THE INPUT —
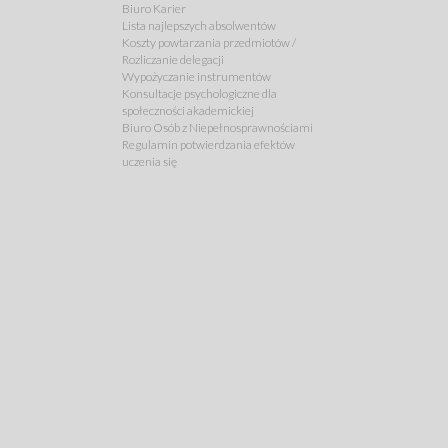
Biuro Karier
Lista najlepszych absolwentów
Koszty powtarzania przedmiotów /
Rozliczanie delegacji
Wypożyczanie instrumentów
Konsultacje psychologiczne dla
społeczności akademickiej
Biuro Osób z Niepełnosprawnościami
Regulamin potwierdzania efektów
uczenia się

==

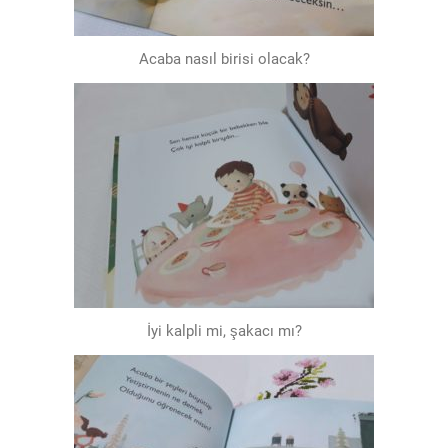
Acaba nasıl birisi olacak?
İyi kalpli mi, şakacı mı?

WHAT THE TASK REQUIRES —
What belongs in the answer is each line of the listing that contains the word "Biuro".

EXERCISE OUTPUT —
Biuro Karier
Biuro Osób z Niepełnosprawnościami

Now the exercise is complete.